_GIVEN REQUEST_
Reproduce every entry below word for word, leaving out the pictures.

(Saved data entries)
....

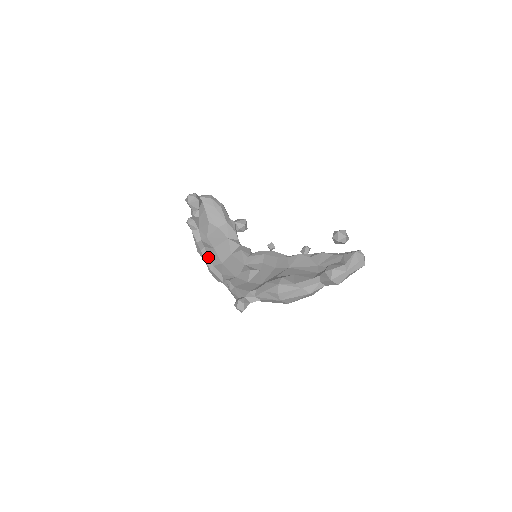
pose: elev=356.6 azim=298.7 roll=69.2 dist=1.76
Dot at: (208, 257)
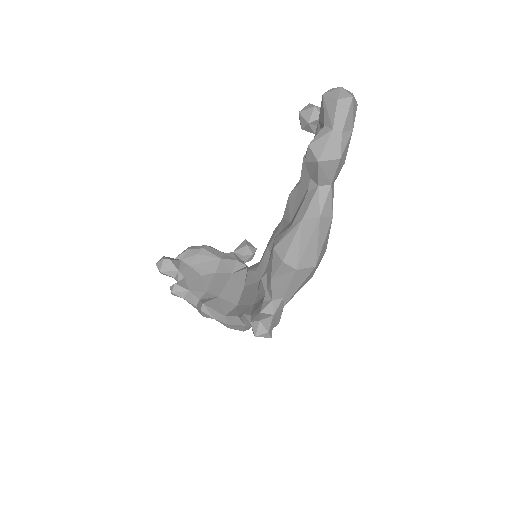
Dot at: (213, 311)
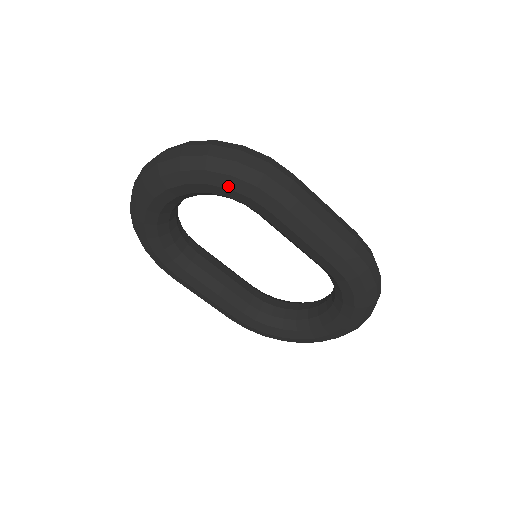
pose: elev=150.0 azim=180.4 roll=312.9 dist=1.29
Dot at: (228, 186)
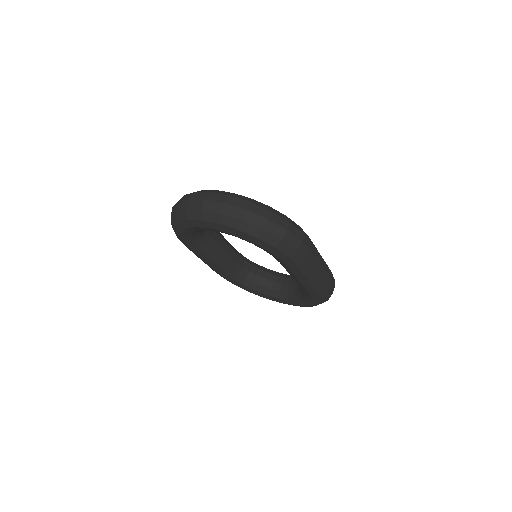
Dot at: (269, 250)
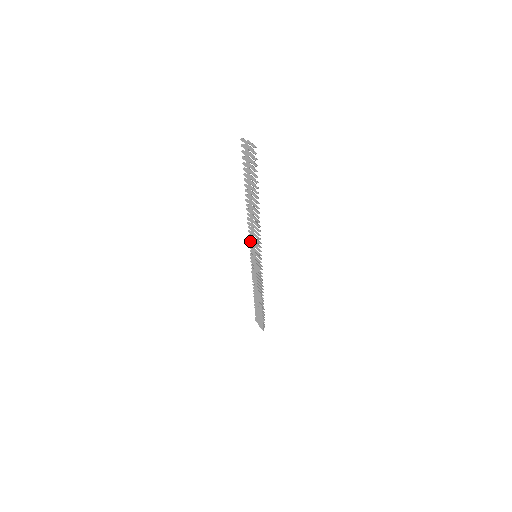
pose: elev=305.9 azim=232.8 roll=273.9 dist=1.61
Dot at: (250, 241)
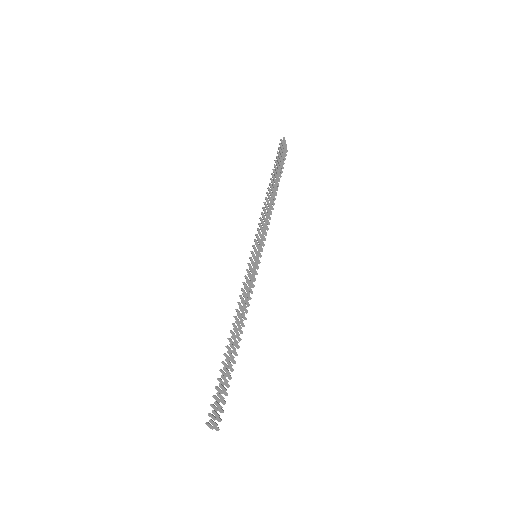
Dot at: occluded
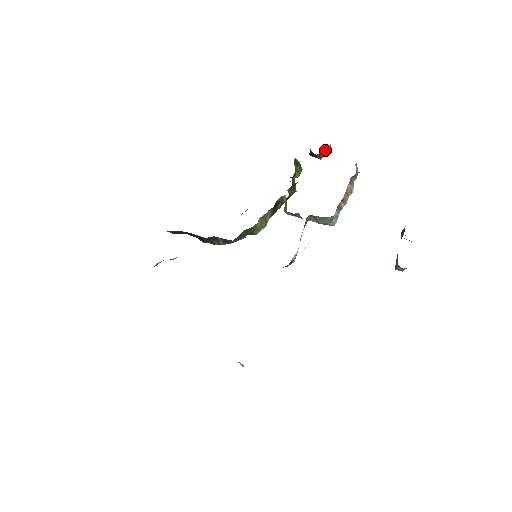
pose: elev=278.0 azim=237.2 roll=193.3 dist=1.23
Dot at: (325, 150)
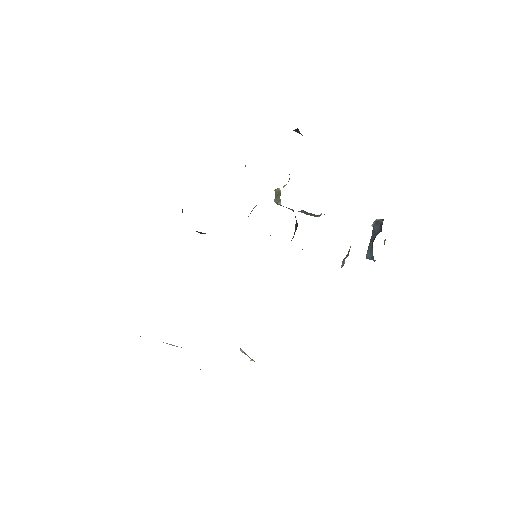
Dot at: occluded
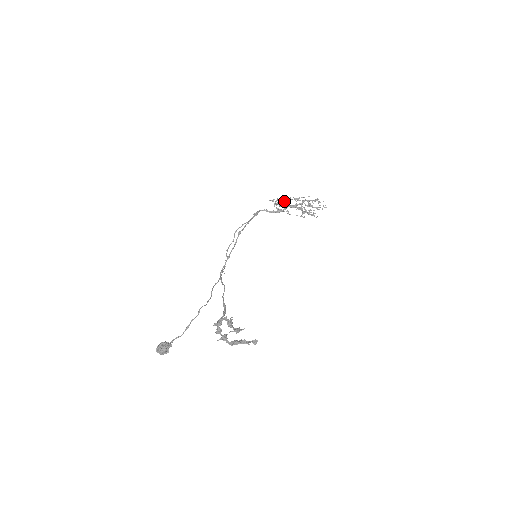
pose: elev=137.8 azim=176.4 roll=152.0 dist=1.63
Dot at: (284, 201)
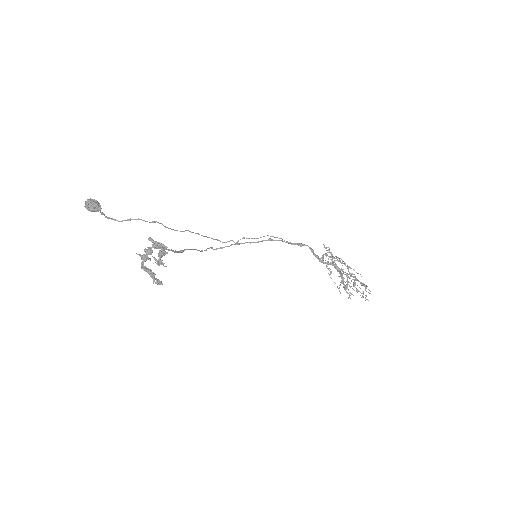
Dot at: occluded
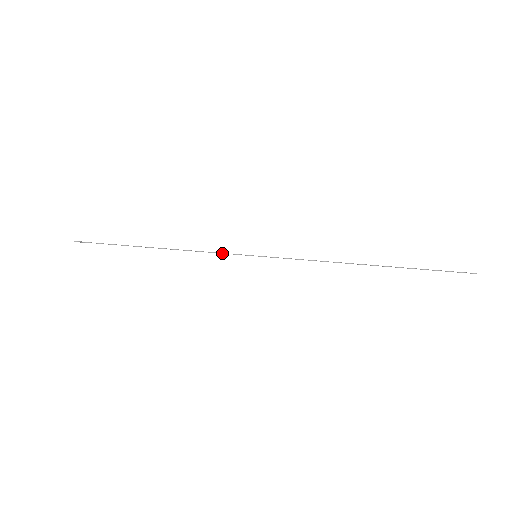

....

_RESPONSE_
pose: elev=356.6 azim=298.7 roll=69.2 dist=1.76
Dot at: (208, 257)
Dot at: (213, 311)
pose: elev=150.0 azim=180.4 roll=312.9 dist=1.29
Dot at: (228, 186)
Dot at: (269, 250)
pose: elev=305.9 azim=232.8 roll=273.9 dist=1.61
Dot at: (250, 241)
Dot at: occluded
pose: elev=278.0 azim=237.2 roll=193.3 dist=1.23
Dot at: (325, 150)
Dot at: occluded
pose: elev=137.8 azim=176.4 roll=152.0 dist=1.63
Dot at: (284, 201)
Dot at: occluded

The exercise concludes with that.